NBA Handicapping: Buyouts on the Horizon
by Trevor Whenham - 2/22/2015
The NBA trade deadline season brings another burst of activity - buyouts. They aren't directly tied to the trade deadline, but the timing overlaps - in order for a player to be available for playoff action he needs to be waived by March 1. Also, the most common type of player to be bought out is one who has been traded - typically to a non-contender. So, why are players bought out? Well, most often either a team going nowhere will dump salary to get their salary cap situation in line - like the Knicks are doing now - or a team will trade for a player they don't want in order to acquire another asset like a pick they do want, and then they buy out the contract. Teams buy players out because it can work for them financially, because they want to free up a roster spot, or because they just don't want the player around their other players.
Players are often happy to be bought out because it means that they can go to another team like a contender and because if they have been bought out they can afford to sign for a bargain-basement price. It's a situation that can work well for everyone in a lot of cases.
As is often the case, there are several intriguing names in play in the buyout market - and that's not even considering free agent guys like Ray Allen, who could go anywhere, or guys who have been playing in China and are done their season there. Here's a look at five of the more interesting names and the impact they could have:
Amar'e Stoudemire, Dallas Mavericks: Stoudemire was moved before the deadline as part of a salary purge in New York - no reason to pay luxury tax when you are terrible - and he's not likely to be the only one cut loose. He was in demand, but he landed quite quickly in Dallas. He's obviously well beyond his prime, but he can still be very useful off the bench. In Dallas he can back up Tyson Chandler and even Dirk Nowitzki. His experience and talent helps Dallas out and makes them more of a contender - though they are even more reliant than before on guys who aren't exactly young. That's scary heading into the grind of the playoffs. On the plus side, though, he is costing the Mavericks less than half a million dollars, and he won't have to play a ton of minutes, so it is a risk certainly worth taking. This is a better team today than it was before.
Kendrick Perkins, Cleveland Cavaliers: Perkins was traded from Oklahoma City for Enes Kanter and then immediately waived by Utah. He quickly chose the Cavaliers from several options he had. The logic behind this is a no-brainer for both sides. Perkins goes from one contender to another - and his new team is in better position to do damage this year. The Cavs add some experienced depth to their team, and they have been more much more impressive lately after tinkering with their roster to change the mix. Perkins is a player who is easy to overrate, and though he is better this year than he was last year, he is still too frustrating to get excited about. However, he's a solid piece in the mix of an increasingly-dangerous team. It helps that he is very much a supporting piece and not a crucial contributor.

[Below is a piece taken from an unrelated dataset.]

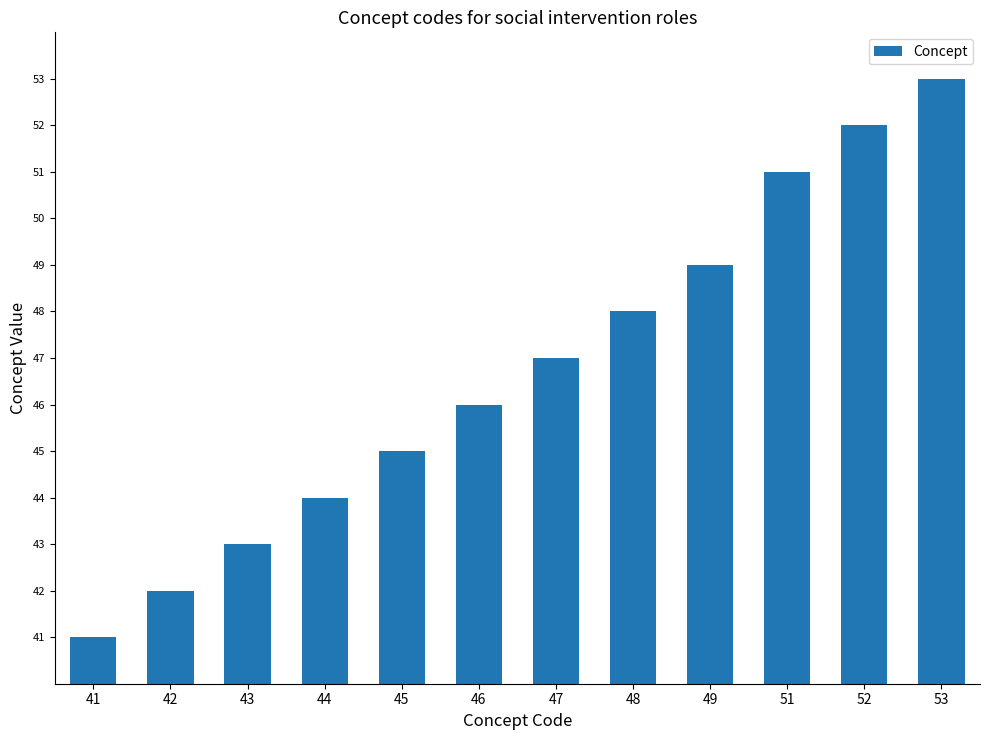

Reading left to right, what are all the values shown in this chart?

41=41	42=42	43=43	44=44	45=45	46=46	47=47	48=48	49=49	51=51	52=52	53=53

Larry Sanders: After an injury and a suspension this year the Bucks, who are a surprising contender this year, have made the logical move of cutting ties with their talented-but-problematic center. Sanders is going to take his money and spend some time trying to tame his demons before perhaps trying to rebuild his career. I'm not optimistic.
Thomas Robinson: There are some guys you watch in college and are certain that they are going to translate to the NBA - not necessarily as stars but as key contributors. Robinson was one of those guys, but he has really struggled to find his stride so far. He has not found his way in Sacramento, Houston and Portland, and Denver waived him as soon as they acquired him this week. I still don't think that it is too late for him - he's only 23. If he finds the right situation it could turn out well, and he has several teams interested. Now he just needs some luck.
Shawne Williams: Williams is a 6-foot-10 forward who is shooting 39.5 percent from beyond the arc. He's not going to struggle to find a new spot. He was valuable off the bench in Miami and would have stayed there is they hadn't have gone for such a drastic overhaul at the deadline with the Goran Dragic deal. He won't make headlines, and his time will be limited wherever he ends up, but he's a valuable depth guy.